Genre-wise you might describe this as a horror-thriller or a really, really dark comedy, or the most twisted of dysfunctional family dramas out there to the extent that it makes Bong Joon-ho’s Parasite look like a mainstream sitcom in comparison. Alexia is not remotely understood by her distant father (Bertrand Bonello) to put it mildly, their relationship going downhill from a car crash, and most of the friendships she forms are short-lived and deeply unhealthy affairs. Early in the film you also get a sudden and brutal long-take action scene, which despite not racking up the same kind of body count is probably the only sequence this year that even comes close to matching the deranged Gabriel police station fight in James Wan’s Malignant.

At times you’re in danger of being overwhelmed by the sheer number of complex and densely packed underlying themes on show, all intertwining and vying for attention. Is this about contemporary society’s over-reliance on technology, our obsession with youth and vitality, insurmountable generation gaps, the strange ways we process grief and trauma, or all of the above? This is only skimming surface level metaphors, only the tip of this iceberg of ideas.
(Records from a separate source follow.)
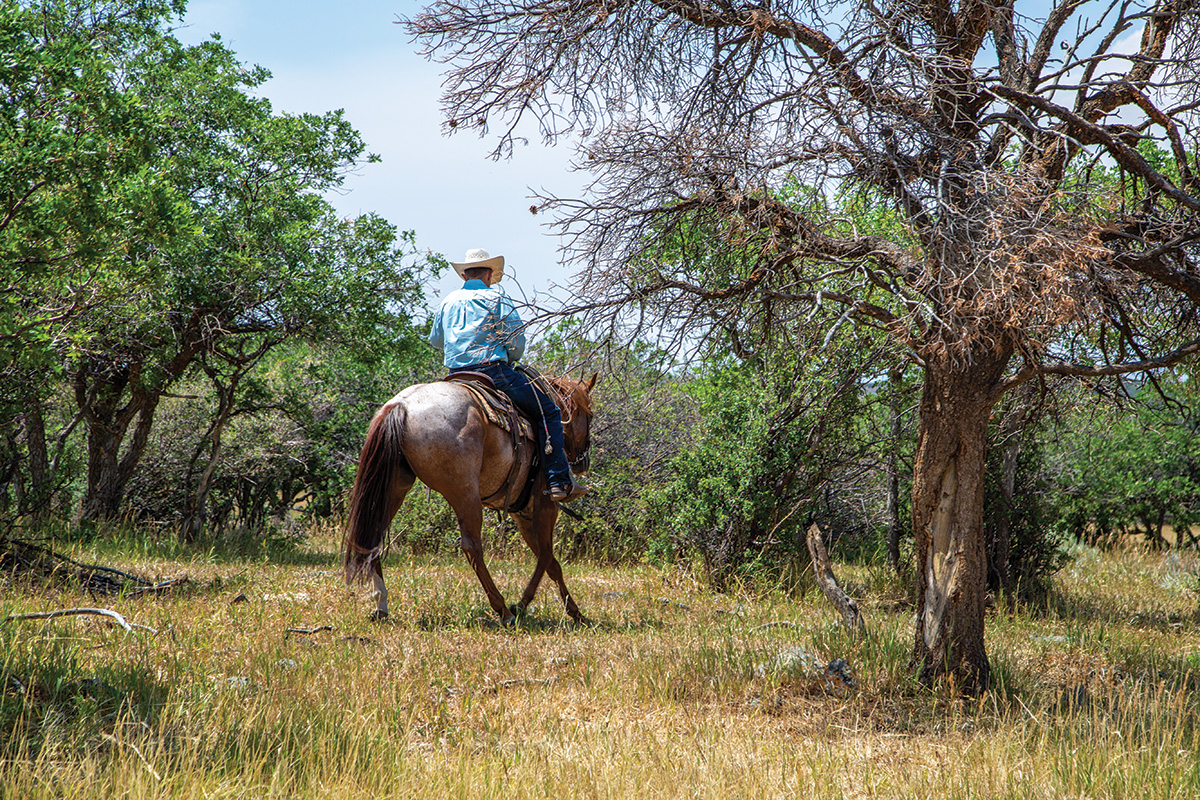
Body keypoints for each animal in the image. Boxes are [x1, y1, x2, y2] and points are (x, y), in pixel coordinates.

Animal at [343, 374, 595, 623]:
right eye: (590, 415)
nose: (583, 461)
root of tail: (401, 406)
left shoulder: (523, 514)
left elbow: (551, 562)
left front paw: (574, 611)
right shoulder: (546, 506)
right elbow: (546, 556)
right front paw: (523, 604)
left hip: (394, 486)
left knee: (373, 536)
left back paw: (381, 605)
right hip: (465, 493)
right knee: (472, 546)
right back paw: (503, 610)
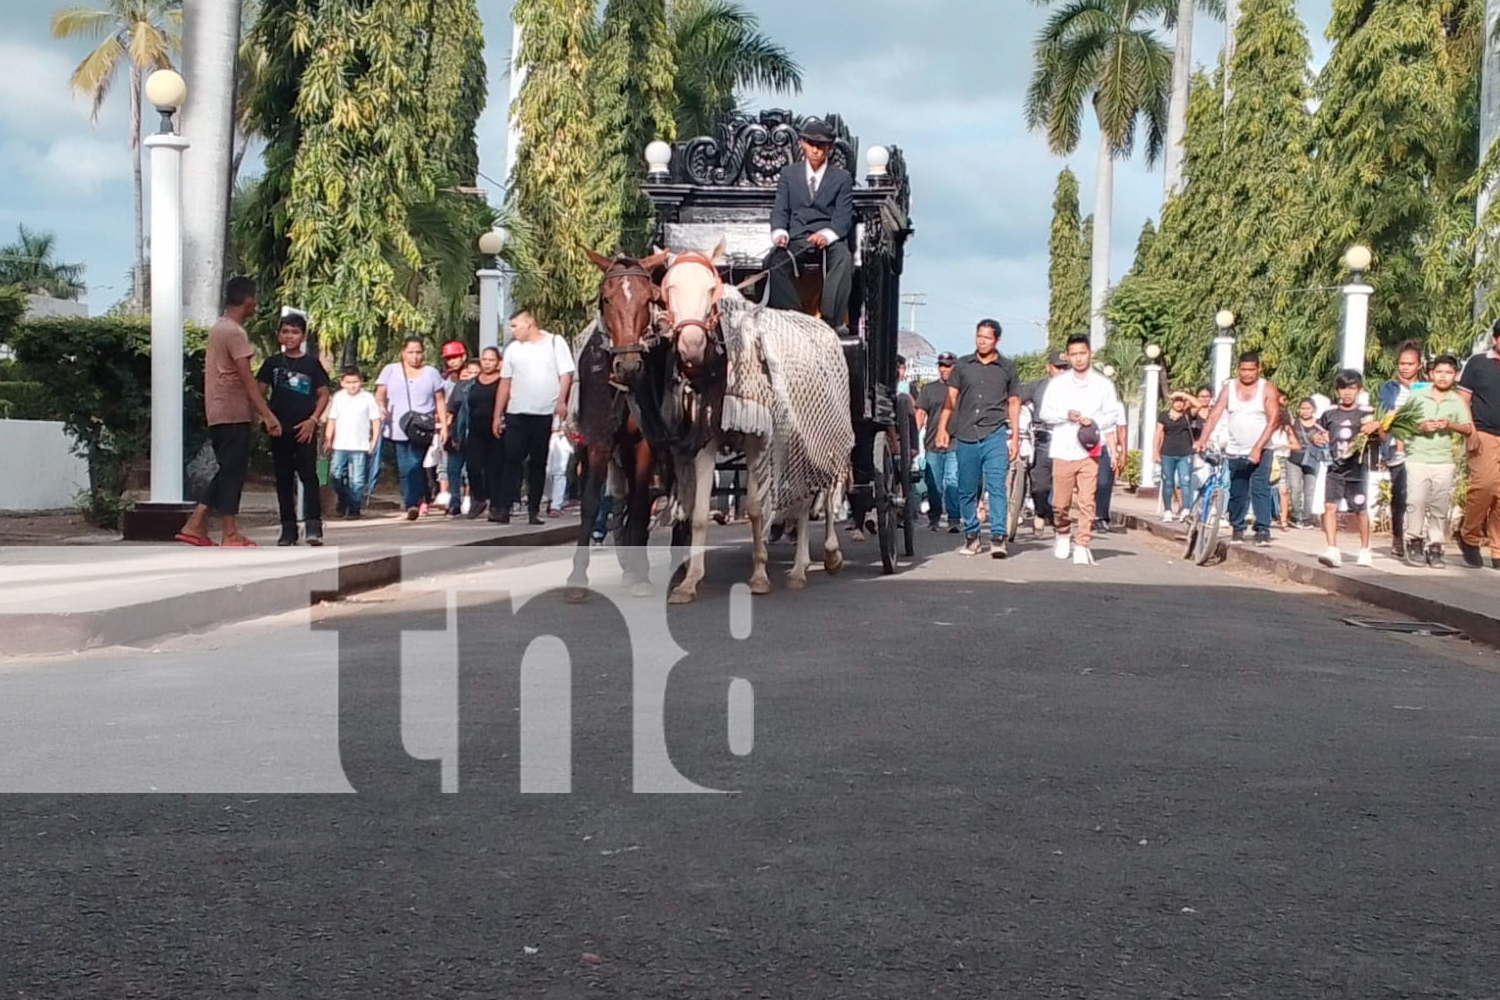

Agathe Rousselle is a complete revelation in the lead role, throwing herself completely into everything asked of her and quickly mastering an intense stare that is about the only thing in her character that stays the same throughout the film as the rest of her being undergoes various transformations out of necessity. She shares the majority of the screen time with Vincent Lindon, a fascinating and contradictory puzzle box of a character filled with pain and anguish but with so much love to give.

There’s a quote that stays with you long after the credits roll, words that won’t make a lick of sense without the relevant context of the scene and story that precedes it but will benefit from experiencing for the first time cold: “You’re my son, you’ll always be my son, whoever you are”. This is typical Ducournau emotion: earnest, unconditional and yes, strange, love.

With two films, Julia Ducournau has proven herself a standout auteur with imagination and a wicked sense of humour. Her stories and her imagery provoke a primal, visceral reaction from the viewer, who may find themselves reeling from nausea one moment only to have to hold back tears or cathartic laughter the next. We’re a weird species, humanity; prone to bad life choices, impulses and every fetish imaginable; Ducournau knows this and is driven to make cinema that truly reflects it. See Titane on the big screen as soon as you are able; you won’t walk out of there quite the same person but you will have had an experience.